Too bad Dodge and Ram split.

That engine should have been reworked and put in this, definitely would make a Raptor killer.


----------



## Daisey77 (Jan 13, 2016)




----------



## Wolfgang Faust (Aug 2, 2018)

Daisey77 said:


> View attachment 465848


Yup.
Jeep sucks.


----------



## Daisey77 (Jan 13, 2016)

Wolfgang Faust said:


> Yup.
> Jeep sucks.
> View attachment 472673


I didn't say Jeeps suck. I said if you're having Jeep problems I feel bad for you because out of my 99 Problems my Toyota isn't one&#128513;&#128526;


----------



## MyJessicaLS430 (May 29, 2018)

Muhammad D said:


> Ass-kicking stuff


That is pretty impressive as a Jeep but with that price range, I'd rather go for a LS 500 &#128514;

Unlike the monochrome design in Lexus (even in its flagship), I quite like the multi-colour speedometer display. The cabin colour scheme also resembles what you would expect from a F-sport model. What I didn't expect is the wall-style socket. I am interested in what the "launcher" function is about though...

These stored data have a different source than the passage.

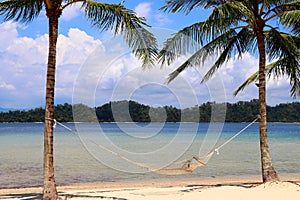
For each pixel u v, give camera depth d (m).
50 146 7.90
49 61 7.90
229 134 52.59
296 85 10.66
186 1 9.37
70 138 38.84
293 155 23.73
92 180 14.55
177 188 11.59
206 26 9.35
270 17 10.03
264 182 10.18
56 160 20.50
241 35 10.92
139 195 9.70
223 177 15.35
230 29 10.63
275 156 23.17
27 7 8.12
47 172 7.88
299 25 10.19
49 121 7.88
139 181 14.30
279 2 9.90
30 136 41.59
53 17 7.91
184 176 15.57
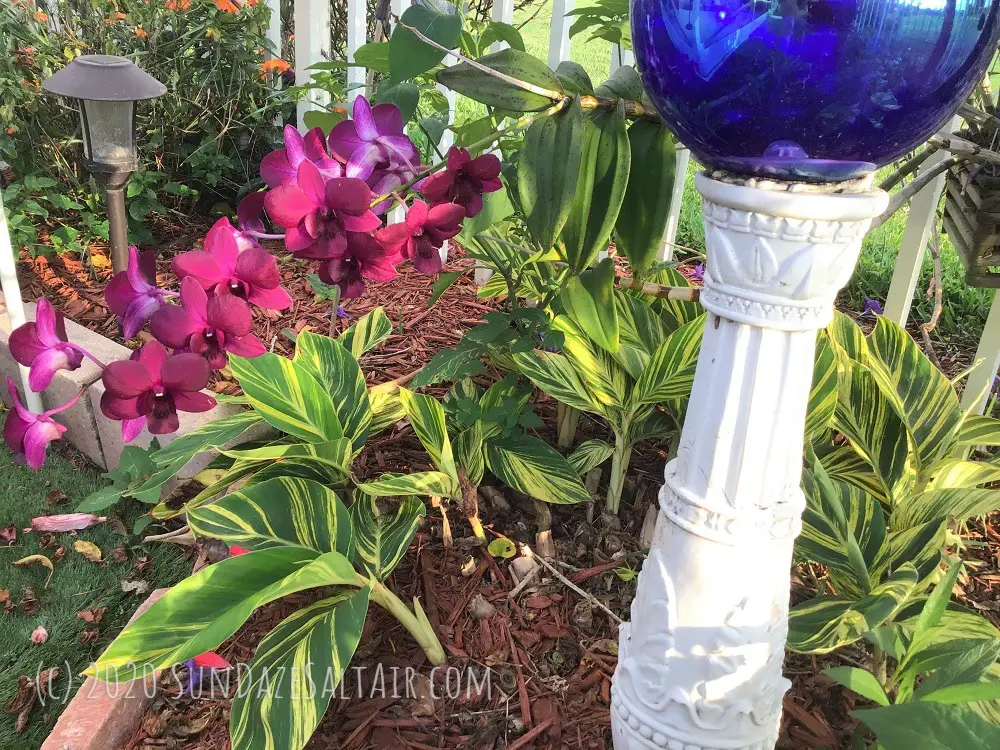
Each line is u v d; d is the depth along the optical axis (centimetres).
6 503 232
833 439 236
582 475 220
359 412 197
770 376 105
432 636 170
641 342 210
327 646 140
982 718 94
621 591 188
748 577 116
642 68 102
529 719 159
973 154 153
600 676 168
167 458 181
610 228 135
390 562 165
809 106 86
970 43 84
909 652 132
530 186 130
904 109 87
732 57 86
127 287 121
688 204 380
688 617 120
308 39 324
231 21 359
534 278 213
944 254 335
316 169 108
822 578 193
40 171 343
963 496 169
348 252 115
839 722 159
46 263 331
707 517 115
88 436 247
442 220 123
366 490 170
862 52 81
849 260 100
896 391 192
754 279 100
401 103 163
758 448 109
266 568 140
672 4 90
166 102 357
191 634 127
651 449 239
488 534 203
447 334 283
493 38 189
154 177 346
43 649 187
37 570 210
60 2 363
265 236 114
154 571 208
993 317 226
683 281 236
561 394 197
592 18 206
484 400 200
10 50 339
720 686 121
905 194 161
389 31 294
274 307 113
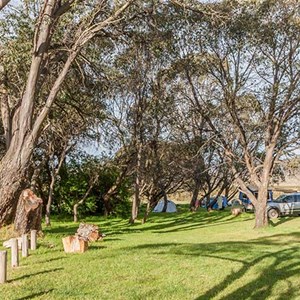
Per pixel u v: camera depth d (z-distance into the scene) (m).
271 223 26.94
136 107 30.27
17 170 14.70
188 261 11.10
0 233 14.46
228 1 20.58
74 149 33.22
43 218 34.56
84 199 33.88
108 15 16.80
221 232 23.12
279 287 8.61
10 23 15.76
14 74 16.77
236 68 24.06
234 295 7.87
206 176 42.38
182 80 26.34
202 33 22.25
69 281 8.43
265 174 24.69
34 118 16.78
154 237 19.77
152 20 18.62
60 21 16.70
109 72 21.56
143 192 38.03
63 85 18.64
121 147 33.09
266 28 22.39
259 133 25.91
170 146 35.25
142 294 7.64
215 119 27.56
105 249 13.16
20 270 9.41
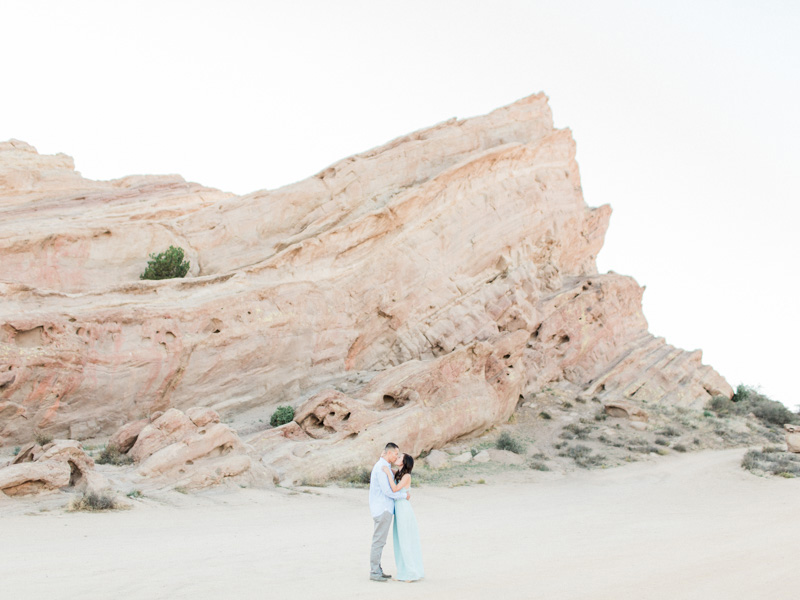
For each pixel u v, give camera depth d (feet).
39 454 59.93
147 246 109.91
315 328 112.06
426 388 101.14
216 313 99.30
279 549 39.42
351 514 60.70
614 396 142.31
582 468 99.30
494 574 32.14
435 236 131.95
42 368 80.12
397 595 27.58
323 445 84.74
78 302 89.92
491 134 154.20
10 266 96.22
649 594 28.19
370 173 134.41
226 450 72.90
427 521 56.18
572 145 170.81
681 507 68.28
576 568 33.55
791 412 154.51
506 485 85.51
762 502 71.92
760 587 30.40
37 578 29.45
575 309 149.18
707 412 141.90
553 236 156.46
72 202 123.85
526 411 127.03
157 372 91.20
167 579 29.63
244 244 119.24
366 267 121.90
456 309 130.11
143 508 56.08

My experience with Jeep has been terrible. Last year the rental car company offered me a complimentary "upgrade" to a Wranger Sahara. Below is the link if you are interested. 
https://uberpeople.net/threads/worst-car-driven.378845/
The USB port is a joke. Instead of charging my phone, it drains power from it! The infotainment screen is a kind of vision test. How are you supposed to read the tiny words from that distance while driving? The best part? Does the car have a suspension system at all? I basically absorbed all the shocks! My back and butt also hurt after spending hours on the seat that is hard as steel. Along with many other problems, Jeep may want to consider seriously to re-design their vehicles completely.


----------



## Muhammad D (Apr 26, 2020)

MyJessicaLS430 said:


> That is pretty impressive as a Jeep but with that price range, I'd rather go for a LS 500 &#128514;
> 
> Unlike the monochrome design in Lexus (even in its flagship), I quite like the multi-colour speedometer display. The cabin colour scheme also resembles what you would expect from a F-sport model. What I didn't expect is the wall-style socket. I am interested in what the "launcher" function is about though...
> 
> ...


Wrangler has 10 inches of ground clearance. It can never be comfortable. It is a rock crawler &#128513;


----------



## MyJessicaLS430 (May 29, 2018)

Muhammad D said:


> Wrangler has 10 inches of ground clearance. It can never be comfortable. It is a rock crawler &#128513;


The only reason that I can think of getting such a car is.... This is probably one of the last cars that remain operational in Houston every time it floods LOL

Anyway can you explain the relationship between ground clearance and ride comfort? I have no knowledge in car mechanics. How is it fun to drive a car which the driver serves as the suspension.... May be it is just me?


----------



## Muhammad D (Apr 26, 2020)

MyJessicaLS430 said:


> The only reason that I can think of getting such a car is.... This is probably one of the last cars that remain operational in Houston every time it floods LOL
> 
> Anyway can you explain the relationship between ground clearance and ride comfort? I have no knowledge in car mechanics. How is it fun to drive a car which the driver serves as the suspension.... May be it is just me?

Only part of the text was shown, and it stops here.